Dans la lande avec Lear

Publié le  27.05.2010

                                                                                   Dans la lande avec Lear

« Le temps est sorti de ses gonds », faisait dire Shakespeare au roi Lear, perdu dans la lande en compagnie d'un fou, pour s'être légèrement mépris sur l'amour de ses filles à son égard...

Entre la poire et le fromage, c'est toujours l'occasion de se fendre d'un petit brin de culture. Il n'empêche que depuis un mois l'actualité a veillé à se renouveler et nous présenter des informations totalement inattendues. Comme pour répondre à notre soif secrète de spectateurs.

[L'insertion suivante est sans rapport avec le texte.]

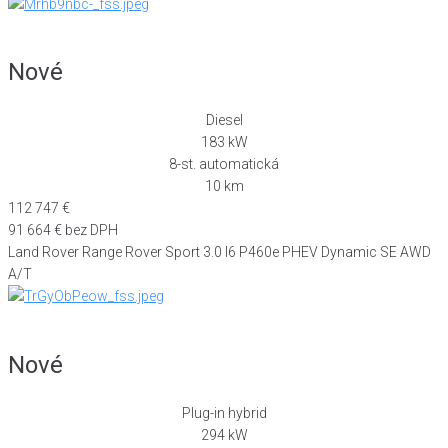
Nové
Diesel
183 kW
8-st. automatická
10 km
112 747 €
91 664 € bez DPH
Land Rover Range Rover Sport 3.0 I6 P460e PHEV Dynamic SE AWD
A/T
Nové
Plug-in hybrid
294 kW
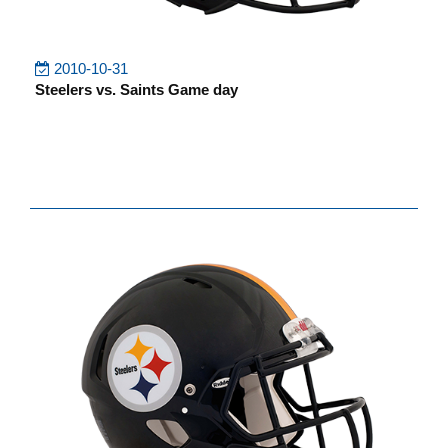
2010-10-31
Steelers vs. Saints Game day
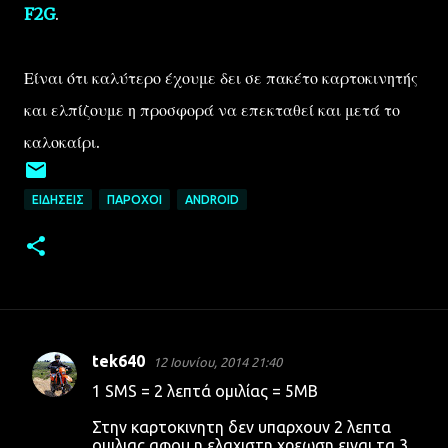
F2G
.
Είναι ότι καλύτερο έχουμε δει σε πακέτο καρτοκινητής
και ελπίζουμε η προσφορά να επεκταθεί και μετά το
καλοκαίρι.
ΕΙΔΉΣΕΙΣ
ΠΆΡΟΧΟΙ
ANDROID
tek640
12 Ιουνίου, 2014 21:40
Σ
1 SMS = 2 λεπτά ομιλίας = 5MB
χ
Στην καρτοκινητη δεν υπαρχουν 2 λεπτα
ό
ομιλιας αφου η ελαχιστη χρεωση ειναι τα 3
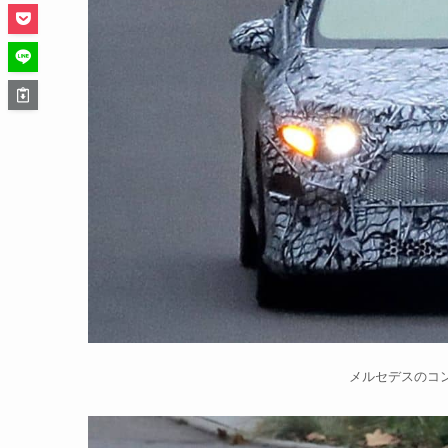
メルセデスのコ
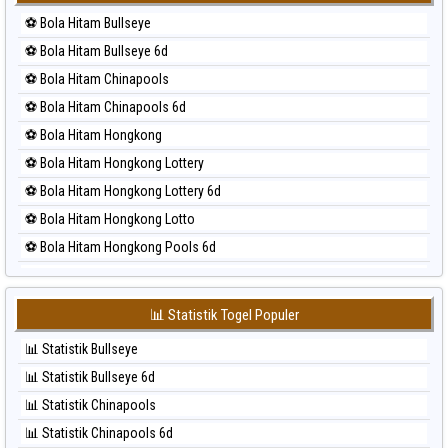
⚽ Bola Merah Korea
⚽ Bola Hitam Bullseye
⚽ Bola Merah Kuda Lari
⚽ Bola Hitam Bullseye 6d
⚽ Bola Merah Magnum Cambodia
⚽ Bola Hitam Chinapools
⚽ Bola Merah Nagoya
⚽ Bola Hitam Chinapools 6d
⚽ Bola Merah North Carolina Day
⚽ Bola Hitam Hongkong
⚽ Bola Merah Pcso
⚽ Bola Hitam Hongkong Lottery
⚽ Bola Merah Sao Paulo
⚽ Bola Hitam Hongkong Lottery 6d
⚽ Bola Merah Singapore
⚽ Bola Hitam Hongkong Lotto
⚽ Bola Merah Sydney
⚽ Bola Hitam Hongkong Pools 6d
⚽ Bola Merah Sydney Lottery
⚽ Bola Hitam Japan
⚽ Bola Merah Sydney Lottery 6d
⚽ Bola Hitam Japan 6d
⚽ Bola Merah Sydney Lotto
📊 Statistik Togel Populer
⚽ Bola Hitam Korea
⚽ Bola Merah Sydney Pools 6d
📊 Statistik Bullseye
⚽ Bola Hitam Kuda Lari
⚽ Bola Merah Taipei
📊 Statistik Bullseye 6d
⚽ Bola Hitam Magnum Cambodia
⚽ Bola Merah Taiwan
📊 Statistik Chinapools
⚽ Bola Hitam Nagoya
📊 Statistik Chinapools 6d
⚽ Bola Hitam North Carolina Day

Car qui aurait imaginé le coup de pétard du volcan islandais au nom imprononçable, pareil à celui d'un elfe du Seigneur des anneaux ? Et surtout ses conséquences sur le trafic aérien ? Quoi !? Tout bloqué, plus moyen de voler pendant une semaine ? Impossible ! Les compagnies aériennes ne le permettraient pas. Business is business. L'argent est roi.

Le gars qui vient de sortir d'un coma à qui on raconte ça, il n'y croit pas. Et si on enchaîne avec l'histoire du crash de Katyn qui a soudainement frappé l'élite polonaise, il risque d'afficher le sourire amusé du mécréant, de celui à qui on ne la fait pas, avant de sortir : « Oui, comme dans la chanson de Boris Vian, la seul' chos' qui compt' c'est l'endroit où s'quell' tombe ». La bombe, pense-t-il.

Ici aussi, le premier réflexe est l'incrédulité, car enfin, notre maîtrise technologique est bien en mesure d'éviter de telles surprises! Et le pilote du Président, il ne devait pas être manchot ! Du moins, le croit-on. Aussi vrai que Lear avait confiance en Régane et Goneril.

Bref, l'impossible a pris des allures de possible ces derniers temps. A méditer, alors qu'info pour info, la crise belge a joliment progressé. On en parle et en reparle de la disparition du pays, et chaque fois c'est un petit pas en avant qui semble fait. Sauf que le coup de hache fatal n'a pas encore été porté. Qui sait si à cet instant-là - s'il arrive - nos visages n'exprimeront pas autant de stupeur et désarroi que ceux des touristes privés de vol ou, plus tragiquement, des Polonais devant leurs morts.

Pareils à Lear et son fou, nous philosophons, pestons, rêvons, blaguons dans la lande. Arrivera peut-être le jour où il faudra faire face au cadavre de Cordelia.